Soudan. La France soutient la transition démocratique

La Conférence de Paris sur le Soudan qui s’est tenue lundi 17 mai 2021 se voulait un hommage à cette révolution réussie débutée en décembre 2018. Il s’agissait surtout de marquer le retour du Soudan dans la communauté internationale, de soutenir la transition politique et de relancer l’économie. Compte-rendu.

Alaa Salah, icône de la révolution soudanaise
Duncan C./Flickr

La Conférence de Paris sur le Soudan qui s’est tenue lundi 17 mai dans la capitale française a été plus lyrique que l’intitulé. Il s’est agi de la célébration d’une révolution réussie, celle qui a commencé en décembre 2018 dans les rues soudanaises contre la hausse du prix du pain pour se poursuivre avec trois mots en slogan, « Liberté, paix, justice ».

Trois mots qu’Emmanuel Macron, hôte de la conférence, a tenu à prononcer en arabe lors de son discours inaugural de la session politique : « Hourriyah, salam, adalah », avant de saluer, dans un style emphatique, « les jeunes et les femmes » qui « ne demandaient rien de plus que de vivre en liberté, guidés par les mots inoubliables de l’écrivain soudanais Tayeb Salih : ‘’Je veux arracher mon droit à la vie, donner avec générosité, aimer comme un torrent’’. » Et d’égrener, tout au long de son propos, les noms des poètes et chanteurs soudanais, Mohamed Mekki Ibrahim, Mohamed Fitour, Mahjoub Sharif, Mohamed Wardi. L’enthousiasme du président français s’explique sans doute par la comparaison qu’il ose dès le départ entre l’insurrection soudanaise et la Révolution française. Il souligne ainsi la « communion entre la révolution soudanaise et la Révolution française. Ces instants décisifs où tout bascule, où l’expression d’un peuple vient à porter les espoirs d’un pays, ici, le Soudan, mais aussi, je dois bien le dire, du monde ».

Il aura certainement moins adhéré aux mots de solidarité avec le « peuple palestinien qui lutte pour sa liberté » exprimés par les trois jeunes gens invités à la tribune, représentants de cette jeunesse en mouvement : Mohamed Naji Al-Asam, médecin et porte-parole de l’Association des professionnels soudanais (Sudanese Professional Association, SPA) — coalition de syndicats clandestins fer de lance de la révolution, aujourd’hui en retrait —, Nisrin Al-Sayim, écologiste, présidente du groupe de la jeunesse sur le changement climatique du secrétaire général des Nations unies, et Alaa Saleh. Cette jeune femme est devenue l’icône du sit-in de Khartoum et des femmes soudanaises après qu’elle a chanté, juchée sur une voiture, vêtue du thawb blanc, tenue traditionnelle des femmes éduquées dans les années 1960, la foule scandant les paroles avec des thawra (révolution) de plus en plus forts.

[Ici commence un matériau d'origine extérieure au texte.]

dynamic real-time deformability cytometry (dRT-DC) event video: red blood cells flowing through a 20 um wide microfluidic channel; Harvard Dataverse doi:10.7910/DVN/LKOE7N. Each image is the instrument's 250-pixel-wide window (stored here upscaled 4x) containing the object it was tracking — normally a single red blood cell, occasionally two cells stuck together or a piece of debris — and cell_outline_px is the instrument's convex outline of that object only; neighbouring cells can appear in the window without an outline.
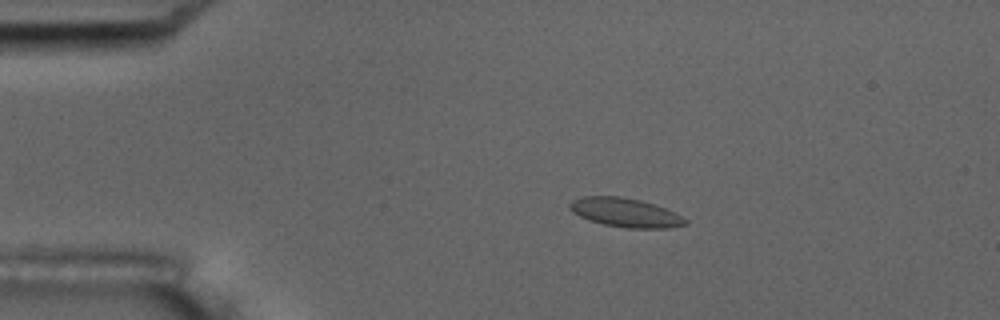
{"species": "common noctule bat (a hibernating species)", "species_latin": "Nyctalus noctula", "temperature_condition": "room temperature", "stored_images_in_passage": 5, "camera_frame_rate_fps": 3000, "um_per_image_px": 0.085, "animal": {"sex": "male", "body_mass_g": 17.5, "forearm_length_mm": 52.3}, "frame": {"image": 1, "passage_image": 4, "time_ms": 3.333, "image_size_px": [1000, 320], "cell_outline_px": [[688, 224], [668, 228], [628, 228], [604, 224], [588, 220], [572, 212], [568, 208], [568, 204], [572, 200], [584, 196], [620, 196], [640, 200], [676, 212], [688, 220]], "centroid_in_image_um": [53.15, 18.07], "position_along_channel_um": 31.9, "area_um2": 19.54}}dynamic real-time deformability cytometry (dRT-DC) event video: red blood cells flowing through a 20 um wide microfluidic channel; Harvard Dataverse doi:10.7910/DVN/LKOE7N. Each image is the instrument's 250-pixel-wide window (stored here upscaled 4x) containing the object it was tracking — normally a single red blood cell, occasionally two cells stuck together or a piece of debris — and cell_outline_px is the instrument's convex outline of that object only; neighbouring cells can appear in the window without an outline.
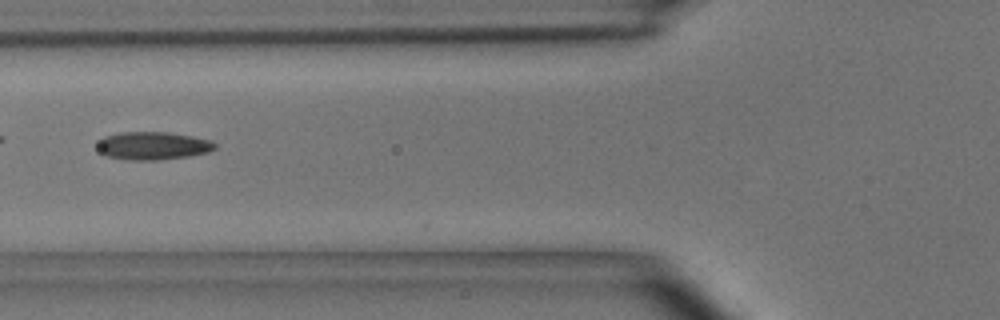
{"species": "common noctule bat (a hibernating species)", "species_latin": "Nyctalus noctula", "temperature_condition": "room temperature", "stored_images_in_passage": 31, "camera_frame_rate_fps": 3000, "um_per_image_px": 0.085, "animal": {"sex": "male", "body_mass_g": 15.6}, "frame": {"image": 1, "passage_image": 5, "time_ms": 1.333, "image_size_px": [1000, 320], "cell_outline_px": [[216, 148], [208, 152], [188, 156], [160, 160], [128, 160], [108, 156], [100, 152], [100, 140], [104, 136], [120, 132], [168, 132], [192, 136], [212, 140], [216, 144]], "centroid_in_image_um": [13.04, 12.38], "position_along_channel_um": 112.8, "area_um2": 19.07}, "authors_computed_cell_mechanics": {"area_um2": 18.207, "velocity_mm_per_s": 4.0859, "shape_relaxation_time_tau1_ms": 4.2951, "shape_relaxation_time_tau2_ms": 2.0984, "deformation_change_tau1": 0.1538, "deformation_change_tau2": 0.1001}}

Ces jeunes, Emmanuel Macron se plaît à montrer qu’il les écoute plus qu’attentivement. Tourné vers eux, le torse légèrement penché, à la main un téléphone qu’on imagine sur la touche « enregistrement », il les écoute jouer la partition de la révolution qui se poursuit. Alaa Saleh rappelle que les manifestants, il y a deux ans, criaient dans les villes soudanaises « madaniyah » État civil »), refusant obstinément la moindre place aux militaires qui avaient destitué Omar Al-Bachir, dans une tentative de conserver une bonne partie de leur pouvoir.

Une transition érigée en modèle

Les généraux sont toujours là pourtant, leur rôle gravé dans le marbre de la Déclaration constitutionnelle d’août 2019, bible de la transition démocratique. Ils sont là, à la tribune parisienne, en la personne du général Abdelfattah Al-Burhan, à la tête du Conseil de souveraineté. Même s’il est habillé en civil. Chef de la présidence collégiale de onze membres (cinq militaires, cinq civils et un onzième civil choisi par consensus), le général Al-Buhran a un rôle de représentation. Néanmoins, sa présence aux côtés d’Abdallah Hamdok, le premier ministre, chef de l’exécutif et véritable maître d’œuvre de la politique soudanaise, fait grincer des dents à Khartoum où beaucoup jugent que les militaires tiennent toujours le pouvoir, comme au temps du dictateur déchu. Mais pour la conférence, affirme un diplomate français, il fallait respecter les institutions de transition : « Nous avons choisi de les traiter sur un pied d’égalité. Comme dans une cohabitation à la française. » Côté gouvernement soudanais, on acquiesce : « Le Conseil de souveraineté représente le pays à l’étranger. Par ailleurs, Emmanuel Macron a jugé qu’il fallait montrer au monde entier que le partage du pouvoir se déroule dans l’harmonie. Et c’est très bien ainsi. Qui irait investir dans un pays qui risque un coup d’État tous les matins ? »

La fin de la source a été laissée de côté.